Extrait du texte:

Innovation en éducation : L’École de la Deuxième Chance qui permet aux jeunes de rebondir

Innovation en éducation : L’École de la Deuxième Chance qui permet aux jeunes de rebondir

La première École de la Deuxième Chance ouvre ses portes en 1998 à Marseille. Depuis, le concept a essaimé dans toute la France. Quant à l’antenne puydomoise, elle voit le jour en 2006 à Clermont-Ferrand. D’abord portée par le Conseil Régional, elle est désormais une composante de l’ESC Clermont Business School. En 2023, on compte cinquante-cinq E2C réparties sur le territoire métropolitain pour environ 15 000 jeunes accompagnés chaque année. Zoom sur une école pas comme les autres avec Christelle Lafarge, coordinatrice pédagogique pour le Puy-de-Dôme. 

Quelle est l’ambition derrière l’École de la 2ème chance du Puy-de-Dôme ?

La mission principale de l’E2C de Clermont-Ferrand est d’offrir une seconde chance aux jeunes de 16 à 25 ans, sans emploi ou éloignés de l’emploi. Elle leur permet de rebondir après un décrochage scolaire, une mauvaise orientation professionnelle ou des problèmes périphériques, tels que des problèmes sociaux ou de santé.

Les stagiaires de l’E2C suivent un programme basé sur trois piliers. D’abord, une remise à niveau, ensuite, des ateliers techniques de recherche d’emploi et enfin des périodes d’alternance en entreprise. L’école offre également des ateliers de développement personnel, pour favoriser l’équilibre de vie et l’insertion sociale et professionnelle de ses stagiaires.

[Textes sources des documents mis en forme]
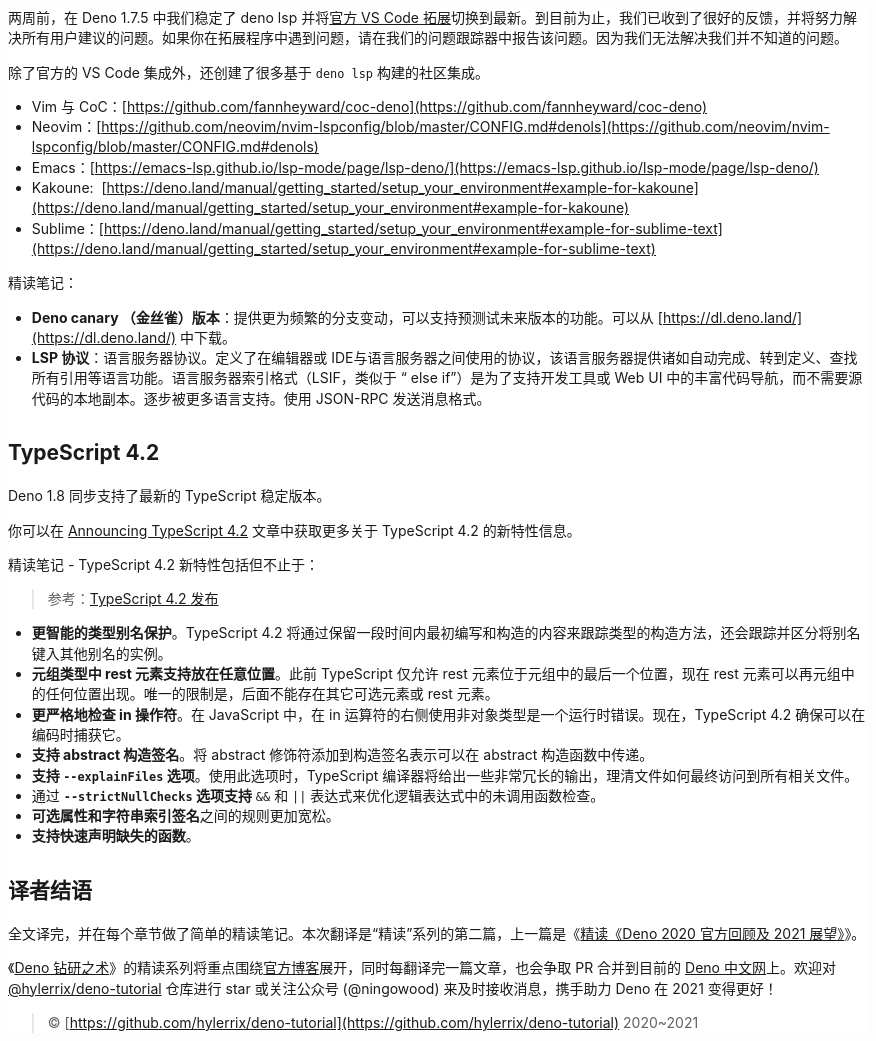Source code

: 两周前，在 Deno 1.7.5 中我们稳定了 deno lsp 并将[官方 VS Code 拓展](https://marketplace.visualstudio.com/items?itemName=denoland.vscode-deno)切换到最新。到目前为止，我们已收到了很好的反馈，并将努力解决所有用户建议的问题。如果你在拓展程序中遇到问题，请在我们的问题跟踪器中报告该问题。因为我们无法解决我们并不知道的问题。

除了官方的 VS Code 集成外，还创建了很多基于 `deno lsp` 构建的社区集成。

- Vim 与 CoC：[https://github.com/fannheyward/coc-deno](https://github.com/fannheyward/coc-deno)
- Neovim：[https://github.com/neovim/nvim-lspconfig/blob/master/CONFIG.md#denols](https://github.com/neovim/nvim-lspconfig/blob/master/CONFIG.md#denols)
- Emacs：[https://emacs-lsp.github.io/lsp-mode/page/lsp-deno/](https://emacs-lsp.github.io/lsp-mode/page/lsp-deno/)
- Kakoune:  [https://deno.land/manual/getting_started/setup_your_environment#example-for-kakoune](https://deno.land/manual/getting_started/setup_your_environment#example-for-kakoune)
- Sublime：[https://deno.land/manual/getting_started/setup_your_environment#example-for-sublime-text](https://deno.land/manual/getting_started/setup_your_environment#example-for-sublime-text)

精读笔记：

- **Deno canary （金丝雀）版本**：提供更为频繁的分支变动，可以支持预测试未来版本的功能。可以从 [https://dl.deno.land/](https://dl.deno.land/) 中下载。
- **LSP 协议**：语言服务器协议。定义了在编辑器或  IDE与语言服务器之间使用的协议，该语言服务器提供诸如自动完成、转到定义、查找所有引用等语言功能。语言服务器索引格式（LSIF，类似于 “ else if”）是为了支持开发工具或 Web UI 中的丰富代码导航，而不需要源代码的本地副本。逐步被更多语言支持。使用 JSON-RPC 发送消息格式。

## TypeScript 4.2

Deno 1.8 同步支持了最新的 TypeScript 稳定版本。

你可以在 [Announcing TypeScript 4.2](https://devblogs.microsoft.com/typescript/announcing-typescript-4-2/) 文章中获取更多关于 TypeScript 4.2 的新特性信息。

精读笔记 - TypeScript 4.2 新特性包括但不止于：

> 参考：[TypeScript 4.2 发布](https://www.oschina.net/news/131046/typescript-4-2-released)

- **更智能的类型别名保护**。TypeScript 4.2 将通过保留一段时间内最初编写和构造的内容来跟踪类型的构造方法，还会跟踪并区分将别名键入其他别名的实例。
- **元组类型中 rest 元素支持放在任意位置**。此前 TypeScript 仅允许 rest 元素位于元组中的最后一个位置，现在 rest 元素可以再元组中的任何位置出现。唯一的限制是，后面不能存在其它可选元素或 rest 元素。
- **更严格地检查 in 操作符**。在 JavaScript 中，在 in 运算符的右侧使用非对象类型是一个运行时错误。现在，TypeScript 4.2 确保可以在编码时捕获它。
- **支持 abstract 构造签名**。将 abstract 修饰符添加到构造签名表示可以在 abstract 构造函数中传递。
- **支持 `--explainFiles` 选项**。使用此选项时，TypeScript 编译器将给出一些非常冗长的输出，理清文件如何最终访问到所有相关文件。
- 通过 **`--strictNullChecks` 选项支持** `&&` 和 `||` 表达式来优化逻辑表达式中的未调用函数检查。
- **可选属性和字符串索引签名**之间的规则更加宽松。
- **支持快速声明缺失的函数**。

## 译者结语

全文译完，并在每个章节做了简单的精读笔记。本次翻译是“精读”系列的第二篇，上一篇是《[精读《Deno 2020 官方回顾及 2021 展望》](https://github.com/hylerrix/deno-tutorial/)》。

《[Deno 钻研之术](https://github.com/hylerrix/deno-tutorial)》的精读系列将重点围绕[官方博客](https://deno.land/posts)展开，同时每翻译完一篇文章，也会争取 PR 合并到目前的 [Deno 中文网](https://deno-cn.vercel.app/)上。欢迎对 [@hylerrix/deno-tutorial](https://github.com/hylerrix/deno-tutorial) 仓库进行 star 或关注公众号 (@ningowood) 来及时接收消息，携手助力 Deno 在 2021 变得更好！

> © [https://github.com/hylerrix/deno-tutorial](https://github.com/hylerrix/deno-tutorial) 2020~2021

Consignes:
**1.** Quels sont les trois piliers du programme suivi par les stagiaires, selon le texte sur l'École de la Deuxième Chance ?
**2.** D'après le texte sur l'École de la Deuxième Chance, en quelle année l'antenne de Clermont-Ferrand a-t-elle vu le jour ?

Corrigé:
**1.**
- Une remise à niveau
- Des ateliers techniques de recherche d'emploi
- Des périodes d'alternance en entreprise

**2.** En 2006.